Minister of Health and Child Care
- In office 10 September 2018 – 7 July 2020
- Preceded by: David Parirenyatwa
- Succeeded by: Constantino Chiwenga

Personal details
- Party: ZANU-PF

= Obadiah Moyo =

Zimbabwean politician and hospital administrator

Obadiah Moyo is a Zimbabwean politician and former hospital administrator. In 2018, he was appointed the country's Minister of Health and Child Care. On 19 June 2020, he was arrested and charged with three counts of criminal abuse of duty as a public officer, for his alleged participation in a scam that involved tens of millions of dollars. After spending the night in police cells, he posted $50,000.00 bail. On 7 July 2020, the President of Zimbabwe, Emmerson Mnangagwa dismissed Moyo from the office of cabinet minister, removing him for "conduct inappropriate for a Government Minister".

==Medical career==
Moyo served as the Executive Director of The Zimbabwe Kidney Fund Association's Renal Services and worked to bring more dialysis machines to hospitals. Later, Moyo was recognized for his research into kidney transplants vs. dialysis. Moyo was involved in providing dialysis care for Sally Mugabe, Robert Mugabe's first wife, when she battled renal disease.

In 2005, he was appointed as the chief executive officer of Chitungwiza Central Hospital near Harare. He held the position until 2018.

==Political career==
Moyo is a member of Zanu-PF. He ran for parliament in 2005 as the representative for Nkayi but was not successful. In 2018 he ran again this time in the Zengeza East constituency, but lost the election to Goodrich Chimbaira.

President Emmerson Mnangagwa appointed Moyo as the Minister of Health and Child Care in September 2018, after Moyo's more than a decade at the helm of Chitungwiza Central Hospital. He replaced David Parirenyatwa as Minister. During his first year in the ministerial role, the country faced a cholera outbreak and doctor strikes over hospital conditions, a shortage of drugs and wages. In March 2020, Moyo was appointed to lead the country's Coronavirus Task Force. Moyo's tenure as Zimbabwe's Minister of Health was marred by frequent and persistent complaints that he is an academic imposter; that he faked his medical qualifications; and that he is not, as he claims to be, a medical doctor.

■ **Problems to work on**
a – In the Obadiah Moyo biography, which hospital did Moyo head as chief executive officer starting in 2005?
b – Decide whether each statement agrees with the Obadiah Moyo biography, and quote the words that decide it: (i) Moyo won the 2018 election in the Zengeza East constituency. (ii) After his arrest, Moyo posted $50,000.00 bail. (iii) Moyo was appointed to lead the country's Coronavirus Task Force in March 2020.
c – Write the next part of the Obadiah Moyo biography, beginning after its final sentence.

■ **Excerpted records**

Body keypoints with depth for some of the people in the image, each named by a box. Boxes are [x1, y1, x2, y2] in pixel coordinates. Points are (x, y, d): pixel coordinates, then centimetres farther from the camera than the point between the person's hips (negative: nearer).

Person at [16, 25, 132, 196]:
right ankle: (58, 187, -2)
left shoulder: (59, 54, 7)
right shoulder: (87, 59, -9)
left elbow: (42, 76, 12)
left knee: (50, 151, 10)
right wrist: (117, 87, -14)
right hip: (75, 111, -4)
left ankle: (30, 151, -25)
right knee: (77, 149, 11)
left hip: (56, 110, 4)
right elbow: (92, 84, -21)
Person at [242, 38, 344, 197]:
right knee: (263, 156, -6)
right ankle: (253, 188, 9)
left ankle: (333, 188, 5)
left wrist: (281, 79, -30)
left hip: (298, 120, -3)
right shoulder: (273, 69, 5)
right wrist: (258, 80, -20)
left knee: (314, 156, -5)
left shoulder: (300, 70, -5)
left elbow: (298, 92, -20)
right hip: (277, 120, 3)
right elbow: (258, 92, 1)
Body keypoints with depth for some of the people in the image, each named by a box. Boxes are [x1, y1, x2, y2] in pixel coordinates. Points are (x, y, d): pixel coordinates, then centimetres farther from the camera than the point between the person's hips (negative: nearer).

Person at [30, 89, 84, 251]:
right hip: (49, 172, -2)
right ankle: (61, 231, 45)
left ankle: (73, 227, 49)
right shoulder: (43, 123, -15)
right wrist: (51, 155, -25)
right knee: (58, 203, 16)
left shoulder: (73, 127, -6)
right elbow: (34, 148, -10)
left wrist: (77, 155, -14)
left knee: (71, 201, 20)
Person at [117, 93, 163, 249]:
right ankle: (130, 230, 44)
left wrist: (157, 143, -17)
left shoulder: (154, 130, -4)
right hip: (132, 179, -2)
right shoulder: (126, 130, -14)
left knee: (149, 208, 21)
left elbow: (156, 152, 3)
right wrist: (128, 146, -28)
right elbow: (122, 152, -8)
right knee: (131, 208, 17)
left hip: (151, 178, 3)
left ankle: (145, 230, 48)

■ **Responses to the exercise**
a – Chitungwiza Central Hospital, near Harare.

b –
(i) No: "lost the election to Goodrich Chimbaira"
(ii) Yes: "he posted $50,000.00 bail"
(iii) Yes: "In March 2020, Moyo was appointed to lead the country's Coronavirus Task Force."

c –
In June 2020, Moyo was arrested for corruption and abuse of office. He was charged with illegally awarding $60 million in contracts, through the Health Ministry without following proper Government procurement procedures and notably without a competitive tender process, to Drax International LLC and Jaji Investments, a Namibian company owned by Dr. Garikai Prince Mushininga, to purchase COVID-19 testing materials and equipment. The contracts were cancelled and Moyo was removed from office on 7 July 2020. Moyo was later freed of the charges in October 2021. In dismissing the case on appeal, the High court cited lack of clarity in the prosecutor's charges.

It also came out in 2020 that Moyo was one of the high-ranking beneficiaries of the RBZ Farm Mechanisation Programme to the tune of US$130,963.00 which was not paid back.

==Personal life==
Moyo was born in Gutu. As a young man he was known in local pubs as DJ The Mighty Biscuit. He married Lucy Memory. They have four children together. One of them, Ashleigh Moyo, became famous as the musician Shashl.